Definiert werden die Qualitätsanforderungen für die Herstellung, die präklinischen und klinischen Untersuchungen sowie regulatorische und prozedurale Vorgaben. Daraus werde sich eine im Vergleich zu früher bessere Bewertungsgrundlage für bereits zugelassene und für neue Influenzaimpfstoffe ergeben, sagte Pfleiderer.
Soll heißen: Auch "alte" Produkte kommen auf den Prüfstand. Die Endfassung des Leitfadens erfolgt Ende 2015, ab Mitte 2016 soll er umgesetzt werden. Er ist nach Angaben Pfleiderers unter anderem mit der WHO und mit den Impfstoffherstellern abgestimmt worden, um zu verhindern, dass Vorgaben entwickelt werden, die letztlich nicht realisiert werden können.
Interessantes Detail: Kanada hat angekündigt, keine eigenen Vorgaben in Bezug auf Influenzaimpfstoffe zu entwickeln, sondern will auf den EU-Leitfaden verweisen.
Pflicht zu Wirksamkeitsstudien bei Kleinkindern
Was bedeutet das nun konkret? Wurden bislang vor allem traditionelle Influenzaimpfstoffe nur anhand serologischer Untersuchungen getestet, ändert sich das jetzt. So korreliert der Hämagglutinations-Inhibitionstiter (HI) nur eingeschränkt mit der tatsächlichen Schutzwirkung.
Das Niveau der Validierungsanforderungen in Bezug auf Protektionskorrelate sei deutlich erhöht worden, betonte Pfleiderer in Erfurt. Für die Anwendung bei Säuglingen und Kleinkindern im Alter zwischen 6 und 36 Monaten werden grundsätzlich Wirksamkeitsstudien verlangt.

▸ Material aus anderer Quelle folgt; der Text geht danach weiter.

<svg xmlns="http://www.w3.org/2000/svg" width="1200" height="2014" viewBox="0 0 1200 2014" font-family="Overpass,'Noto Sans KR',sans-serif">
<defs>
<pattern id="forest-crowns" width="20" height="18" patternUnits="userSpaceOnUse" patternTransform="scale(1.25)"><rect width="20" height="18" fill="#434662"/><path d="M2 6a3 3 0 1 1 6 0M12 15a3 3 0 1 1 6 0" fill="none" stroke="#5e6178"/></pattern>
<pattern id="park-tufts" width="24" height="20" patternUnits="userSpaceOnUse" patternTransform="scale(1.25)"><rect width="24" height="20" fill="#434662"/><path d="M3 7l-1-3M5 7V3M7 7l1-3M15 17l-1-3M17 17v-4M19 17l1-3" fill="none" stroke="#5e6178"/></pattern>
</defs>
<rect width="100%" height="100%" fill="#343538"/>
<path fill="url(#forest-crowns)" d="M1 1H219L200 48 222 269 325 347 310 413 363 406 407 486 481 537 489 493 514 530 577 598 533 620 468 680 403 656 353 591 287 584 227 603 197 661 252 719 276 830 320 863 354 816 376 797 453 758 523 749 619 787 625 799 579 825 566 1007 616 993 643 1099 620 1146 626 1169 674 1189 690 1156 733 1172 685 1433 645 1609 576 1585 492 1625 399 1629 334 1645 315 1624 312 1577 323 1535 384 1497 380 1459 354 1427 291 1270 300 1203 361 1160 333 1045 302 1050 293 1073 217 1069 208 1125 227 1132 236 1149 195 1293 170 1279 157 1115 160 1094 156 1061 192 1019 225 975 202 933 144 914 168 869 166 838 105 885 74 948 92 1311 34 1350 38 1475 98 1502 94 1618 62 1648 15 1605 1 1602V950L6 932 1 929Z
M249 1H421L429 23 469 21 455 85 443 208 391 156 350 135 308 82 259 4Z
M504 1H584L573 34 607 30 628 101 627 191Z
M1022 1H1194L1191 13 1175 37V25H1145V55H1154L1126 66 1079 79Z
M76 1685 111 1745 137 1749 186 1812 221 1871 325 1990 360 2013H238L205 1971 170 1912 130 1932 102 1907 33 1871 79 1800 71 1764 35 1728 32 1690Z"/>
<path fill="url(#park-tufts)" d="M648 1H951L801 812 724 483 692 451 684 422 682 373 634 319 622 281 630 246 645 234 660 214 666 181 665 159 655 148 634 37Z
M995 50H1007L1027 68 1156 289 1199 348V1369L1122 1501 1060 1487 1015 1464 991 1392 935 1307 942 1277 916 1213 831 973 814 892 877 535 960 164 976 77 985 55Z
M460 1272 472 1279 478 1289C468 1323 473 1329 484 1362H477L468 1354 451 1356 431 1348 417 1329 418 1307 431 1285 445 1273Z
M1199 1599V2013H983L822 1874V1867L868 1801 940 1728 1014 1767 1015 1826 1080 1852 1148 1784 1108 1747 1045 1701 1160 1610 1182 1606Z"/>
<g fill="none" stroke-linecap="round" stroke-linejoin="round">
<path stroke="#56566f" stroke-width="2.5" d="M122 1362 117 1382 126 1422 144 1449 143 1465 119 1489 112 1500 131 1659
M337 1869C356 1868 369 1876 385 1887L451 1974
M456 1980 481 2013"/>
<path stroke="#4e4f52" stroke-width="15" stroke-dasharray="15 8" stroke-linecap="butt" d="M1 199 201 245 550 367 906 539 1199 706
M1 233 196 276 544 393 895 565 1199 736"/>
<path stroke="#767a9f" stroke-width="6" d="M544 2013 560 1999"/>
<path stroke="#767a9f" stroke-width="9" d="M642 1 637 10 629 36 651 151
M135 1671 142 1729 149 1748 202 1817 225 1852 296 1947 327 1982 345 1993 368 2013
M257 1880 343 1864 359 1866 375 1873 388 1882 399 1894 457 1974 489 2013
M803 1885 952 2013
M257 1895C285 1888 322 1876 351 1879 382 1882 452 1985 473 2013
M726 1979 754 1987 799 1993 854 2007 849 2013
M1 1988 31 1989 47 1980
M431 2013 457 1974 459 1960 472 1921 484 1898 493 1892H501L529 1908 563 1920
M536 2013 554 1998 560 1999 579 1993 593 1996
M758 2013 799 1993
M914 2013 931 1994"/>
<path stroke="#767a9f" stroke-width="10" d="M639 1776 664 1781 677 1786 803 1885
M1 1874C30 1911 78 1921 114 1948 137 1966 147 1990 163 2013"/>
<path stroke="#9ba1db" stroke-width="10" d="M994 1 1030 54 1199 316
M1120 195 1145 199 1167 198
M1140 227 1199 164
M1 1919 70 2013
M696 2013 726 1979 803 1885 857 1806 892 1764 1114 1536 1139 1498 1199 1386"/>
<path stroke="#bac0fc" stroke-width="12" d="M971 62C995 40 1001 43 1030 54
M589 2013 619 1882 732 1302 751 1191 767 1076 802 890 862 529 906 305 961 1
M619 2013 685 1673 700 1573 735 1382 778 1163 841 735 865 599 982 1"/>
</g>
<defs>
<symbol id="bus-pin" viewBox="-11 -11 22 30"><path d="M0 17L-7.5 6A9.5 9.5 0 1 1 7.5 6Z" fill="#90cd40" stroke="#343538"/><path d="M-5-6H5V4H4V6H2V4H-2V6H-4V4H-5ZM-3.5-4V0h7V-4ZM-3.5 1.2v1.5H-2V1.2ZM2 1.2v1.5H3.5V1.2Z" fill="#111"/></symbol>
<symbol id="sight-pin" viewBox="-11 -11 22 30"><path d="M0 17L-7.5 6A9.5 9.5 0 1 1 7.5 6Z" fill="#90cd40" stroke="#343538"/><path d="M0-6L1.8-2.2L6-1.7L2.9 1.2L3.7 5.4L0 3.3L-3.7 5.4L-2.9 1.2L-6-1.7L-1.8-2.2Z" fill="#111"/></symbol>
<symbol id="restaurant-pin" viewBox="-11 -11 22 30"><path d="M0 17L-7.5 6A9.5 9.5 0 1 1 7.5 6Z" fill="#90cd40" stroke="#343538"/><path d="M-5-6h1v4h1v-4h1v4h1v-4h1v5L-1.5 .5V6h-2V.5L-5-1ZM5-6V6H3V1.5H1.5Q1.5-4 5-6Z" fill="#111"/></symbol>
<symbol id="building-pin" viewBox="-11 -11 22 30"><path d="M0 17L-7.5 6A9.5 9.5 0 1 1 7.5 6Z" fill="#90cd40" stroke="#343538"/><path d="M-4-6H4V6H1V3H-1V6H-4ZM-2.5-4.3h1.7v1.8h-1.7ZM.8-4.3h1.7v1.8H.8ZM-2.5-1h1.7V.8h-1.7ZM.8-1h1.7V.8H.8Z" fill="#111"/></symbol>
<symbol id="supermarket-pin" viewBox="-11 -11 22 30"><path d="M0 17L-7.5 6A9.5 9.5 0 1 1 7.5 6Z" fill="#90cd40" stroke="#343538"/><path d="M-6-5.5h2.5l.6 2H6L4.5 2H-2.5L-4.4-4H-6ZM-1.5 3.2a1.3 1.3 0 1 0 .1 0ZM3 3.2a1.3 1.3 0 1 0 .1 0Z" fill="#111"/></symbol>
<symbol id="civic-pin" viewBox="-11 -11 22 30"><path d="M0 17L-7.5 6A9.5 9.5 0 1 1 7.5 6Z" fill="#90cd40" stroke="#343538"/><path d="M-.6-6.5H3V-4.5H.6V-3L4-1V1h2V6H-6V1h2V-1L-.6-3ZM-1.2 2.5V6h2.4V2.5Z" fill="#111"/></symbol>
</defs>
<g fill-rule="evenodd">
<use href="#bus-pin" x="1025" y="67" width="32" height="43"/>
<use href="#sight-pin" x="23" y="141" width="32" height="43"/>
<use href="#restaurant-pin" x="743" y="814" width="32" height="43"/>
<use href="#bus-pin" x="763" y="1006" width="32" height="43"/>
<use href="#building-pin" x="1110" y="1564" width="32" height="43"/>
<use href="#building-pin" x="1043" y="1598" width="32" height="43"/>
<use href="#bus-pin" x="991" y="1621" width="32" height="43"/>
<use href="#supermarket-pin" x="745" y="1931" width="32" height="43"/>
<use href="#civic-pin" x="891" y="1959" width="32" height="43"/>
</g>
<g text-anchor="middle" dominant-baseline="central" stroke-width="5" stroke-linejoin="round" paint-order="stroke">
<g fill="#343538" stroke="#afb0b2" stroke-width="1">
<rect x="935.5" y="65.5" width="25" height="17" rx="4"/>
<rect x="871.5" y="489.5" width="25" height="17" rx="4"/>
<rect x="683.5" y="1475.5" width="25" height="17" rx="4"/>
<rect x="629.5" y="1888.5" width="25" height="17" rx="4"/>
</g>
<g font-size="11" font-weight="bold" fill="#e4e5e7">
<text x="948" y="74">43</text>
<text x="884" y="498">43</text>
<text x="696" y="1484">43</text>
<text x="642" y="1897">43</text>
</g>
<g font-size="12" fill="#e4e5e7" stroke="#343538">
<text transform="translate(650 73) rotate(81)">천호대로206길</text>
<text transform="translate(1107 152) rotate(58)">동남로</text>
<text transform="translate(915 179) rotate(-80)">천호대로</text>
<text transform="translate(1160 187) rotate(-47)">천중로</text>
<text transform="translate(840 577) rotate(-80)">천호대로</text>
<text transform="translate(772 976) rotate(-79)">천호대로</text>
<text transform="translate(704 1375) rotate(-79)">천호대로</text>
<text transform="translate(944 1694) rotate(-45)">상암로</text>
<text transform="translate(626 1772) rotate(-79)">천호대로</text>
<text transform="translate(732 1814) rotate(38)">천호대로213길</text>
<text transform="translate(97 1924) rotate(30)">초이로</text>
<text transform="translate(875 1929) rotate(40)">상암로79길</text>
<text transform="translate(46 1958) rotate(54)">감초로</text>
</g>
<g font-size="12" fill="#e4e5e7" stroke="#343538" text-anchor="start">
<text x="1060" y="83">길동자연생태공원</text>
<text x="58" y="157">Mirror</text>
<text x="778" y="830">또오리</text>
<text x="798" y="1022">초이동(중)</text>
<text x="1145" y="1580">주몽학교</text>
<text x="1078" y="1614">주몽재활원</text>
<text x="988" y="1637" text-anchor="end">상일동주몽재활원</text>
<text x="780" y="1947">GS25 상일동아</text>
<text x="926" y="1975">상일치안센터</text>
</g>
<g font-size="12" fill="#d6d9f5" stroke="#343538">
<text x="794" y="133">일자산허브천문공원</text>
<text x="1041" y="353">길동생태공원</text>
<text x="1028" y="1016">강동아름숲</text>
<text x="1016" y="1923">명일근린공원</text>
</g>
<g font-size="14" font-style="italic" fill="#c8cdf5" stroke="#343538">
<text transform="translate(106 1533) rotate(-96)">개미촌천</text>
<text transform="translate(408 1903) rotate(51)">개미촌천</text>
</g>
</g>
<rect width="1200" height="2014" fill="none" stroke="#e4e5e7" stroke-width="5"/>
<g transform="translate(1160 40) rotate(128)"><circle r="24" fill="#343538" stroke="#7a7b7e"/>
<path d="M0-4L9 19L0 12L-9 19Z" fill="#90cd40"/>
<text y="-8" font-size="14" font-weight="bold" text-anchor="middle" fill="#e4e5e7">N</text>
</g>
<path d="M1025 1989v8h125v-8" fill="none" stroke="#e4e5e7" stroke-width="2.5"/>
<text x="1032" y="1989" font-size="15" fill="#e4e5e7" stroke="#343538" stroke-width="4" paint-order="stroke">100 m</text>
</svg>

Auch die Zulassungsstudien für die verschiedenen Alters- und Risikogruppen müssen künftig aufwändiger als bislang gestaltet werden. Dafür sind in Bezug auf den jährlichen Wechsel der Impfstoffzusammensetzung keine Immunogenitätsstudien mehr erforderlich, da sie keine Aussage über die klinische Schutzwirkung erlauben.
Ersetzt wird dies durch die kontinuierliche Überwachung der Verträglichkeit und Effektivität der zugelassenen Impfstoffe.